Silva, Andrew, Taylor Killian, Ivan Dario Jimenez Rodriguez, Sung-Hyun Son, and Matthew Gombolay. “Optimization Methods for Interpretable Differentiable Decision Trees in Reinforcement Learning.” ArXiv:1903.09338 [Cs, Stat], February 21, 2020.

Decision trees are not typically deployed in RL because they cannot be updated online by gradient descent. This work claims to be the first to explore using Suarez and Lutsko’s differentiable decision trees (DTs) for both Q-learning and policy gradient RL. For the Q-learning, the parameter update rule is

\[\begin{aligned} \Delta \theta\doteq\alpha &\left(R\left(s_{t}, a_{t}\right)+\gamma \max _{a^{\prime} \in A} Q_{\theta}\left(s_{t+1}, a^{\prime}\right) -Q_{\theta}\left(s_{t}, a_{t}\right)\right) \nabla_{\theta} Q_{\theta}^{\pi}\left(s_{t}, a_{t}\right) \end{aligned}\]

When using a DDT as a function parameter for Q-learning, each leaf contains an estimate of $q(s,a)$ for applying each action $a$ when in the region of the state space $s$ dictated by its ancestors. Considering the simple case of a DDT with a single decision node and two leaves:

\[Q_\theta(s,a)=\mu_\text{left}(s)\cdot q^{\text{left}}_a+(1-\mu_\text{left}(s))\cdot q^{\text{right}}_a\ \ \ \text{where}\ \ \ \mu_{\eta}(s):=\frac{1}{1+e^{-\left(a_{\eta}\left(\beta_{\eta}^{\top} s-\phi_{\eta}\right)\right)}}\]

Here the partial derivatives for the learnable parameters can be found pretty easily to plug into the update rule. For example:

\[\frac{\partial Q_\theta(s,a)}{\partial q^{\text{left}}_a}=\mu_\text{left}(s)\ \ \ ;\ \ \ \frac{\partial Q_\theta(s,a)}{\partial \alpha_{\text{left}}}=(\partial q^{\text{left}}_a-\partial q^{\text{right}}_a)\cdot \mu_\text{left}(s)\cdot (1-\mu_\text{left}(s))\cdot (\beta_\text{left}^{\top} s-\phi_\text{left})\]

For policy gradient, the update rule is

\[\Delta \theta=\alpha \sum_{t} G_{t} \nabla_{\theta} \log \left(\pi_{\theta}\left(a_{t}, \vert s_{t}\right)\right)\]

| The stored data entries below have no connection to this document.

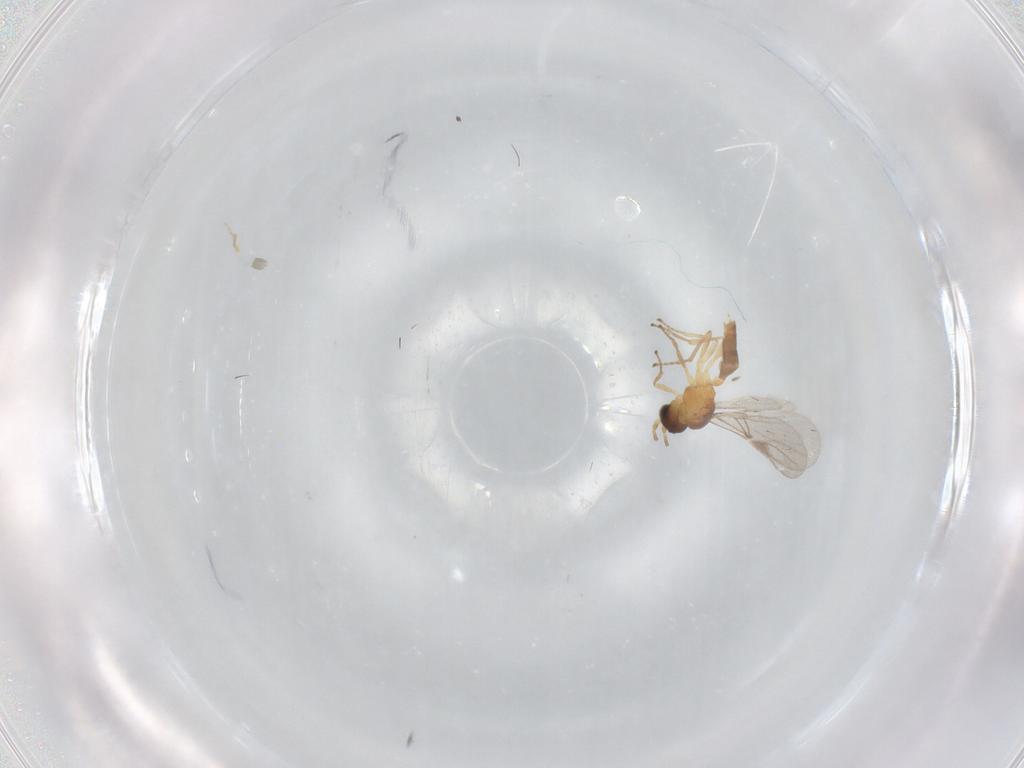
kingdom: Animalia
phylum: Arthropoda
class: Insecta
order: Hymenoptera
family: Braconidae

where $G_t$ is the discounted return from time $t$. When using a DDT for policy gradient, each leaf estimates the optimal probability distribution over actions $\pi(a\vert s)$ given a state region $s$. Partial derivatives can be found in the same way as above.

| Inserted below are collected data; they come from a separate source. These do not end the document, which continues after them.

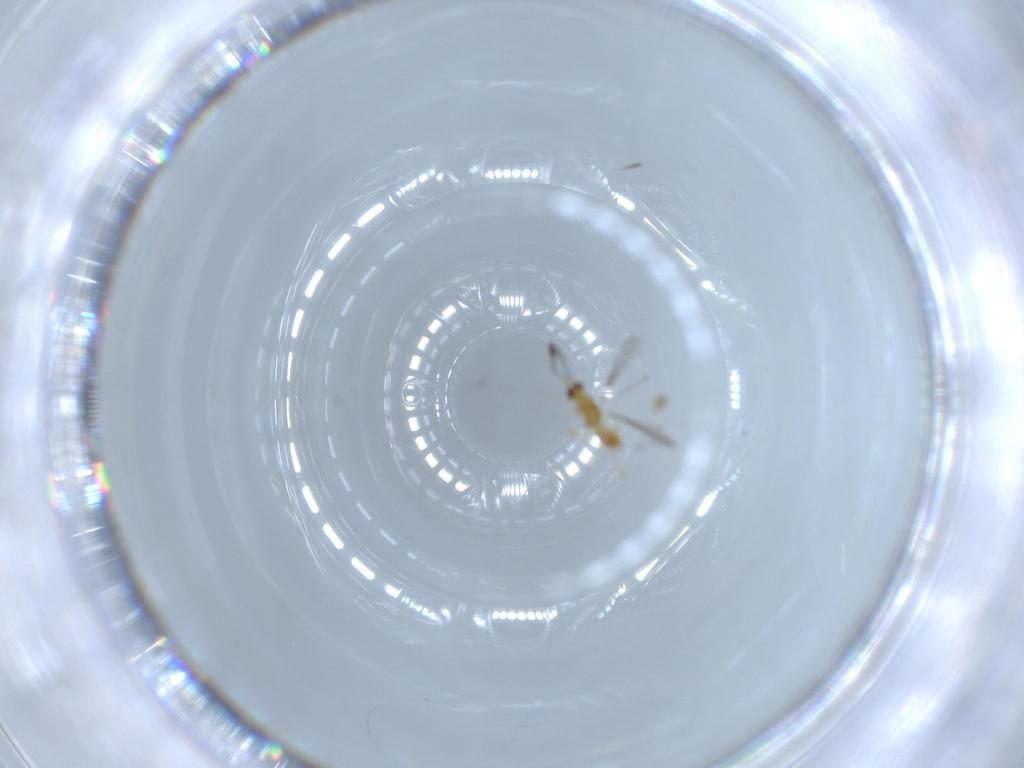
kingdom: Animalia
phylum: Arthropoda
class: Insecta
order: Hymenoptera
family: Mymaridae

A DDT can be discretised by finding the feature $j$ with highest weight $\beta^j_\eta$ at each decision node $\eta$, and modifying $\beta_\eta$ to be one-hot about this index. $\phi_\eta$ then needs to be divided by $\beta^j_\eta$ to normalise. The logistic activation is also swapped out for a step function. For policy gradient, the leaves can also be simplified to return only the highest-probability action.

An analysis with a simple MDP suggests that Q-learning with DDTs might induce an excess of ‘critical points’ which service to impede gradient descent. For this reason, it is suggested that policy gradient is a more promising approach.

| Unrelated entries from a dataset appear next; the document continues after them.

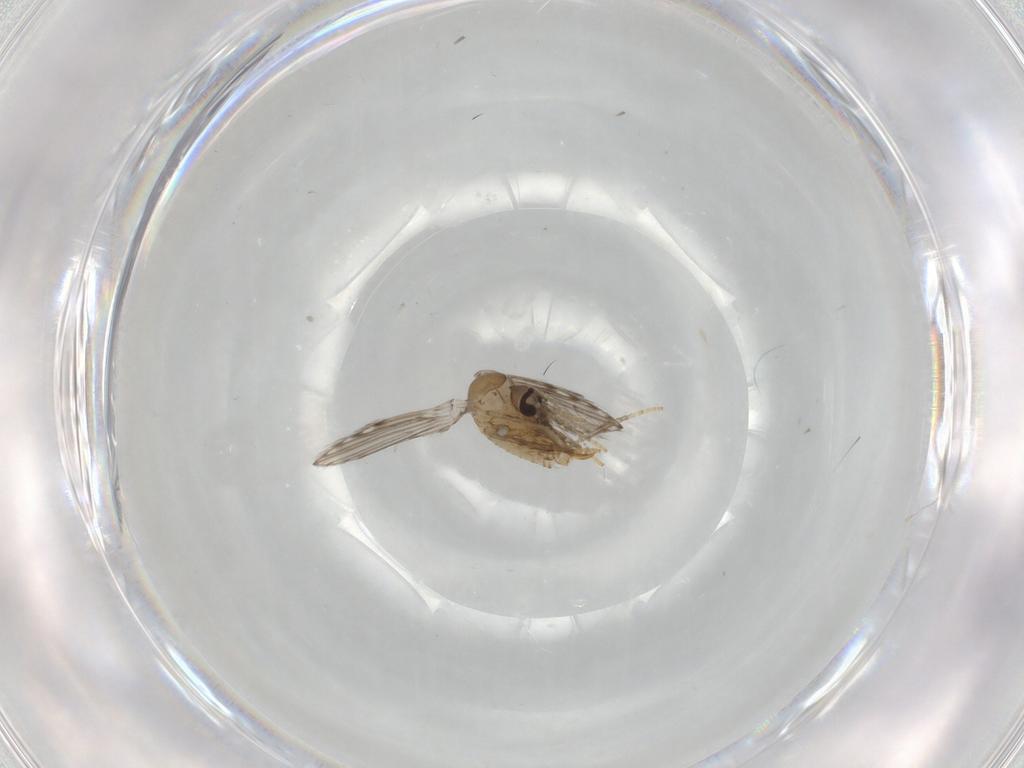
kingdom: Animalia
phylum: Arthropoda
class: Insecta
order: Diptera
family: Psychodidae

Experiments with policy gradient in a range of Gym environments show that DDT performance is competitive with, and often superior to, using a neural network, and that it is more robust to the exact choice of model architecture. In the discussion, it is also suggested that decision tree policies could be specified as priors using expert knowledge, before being refined by policy gradient learning.

🗝️ Key Insights

  • While their implementation is rather preliminary, what Lee et al are calling “explanation-based tuning” seems like the logical next step after explainability itself.
  • Shi et al’s saliency filters produce nice results with a relatively simple optimisation procedure, and they can help to provide insight about where a poorly-performing policy may be going wrong.
  • Differentiable decision trees feel to me like an extremely powerful architecture for interpretable agents, since they have very high representational capacity and can be trained online, but can be ‘handed off’ to crisp decision trees at any time. It’s remarkable that Silva et al seem to be the first people to recognise this picture in its entirety.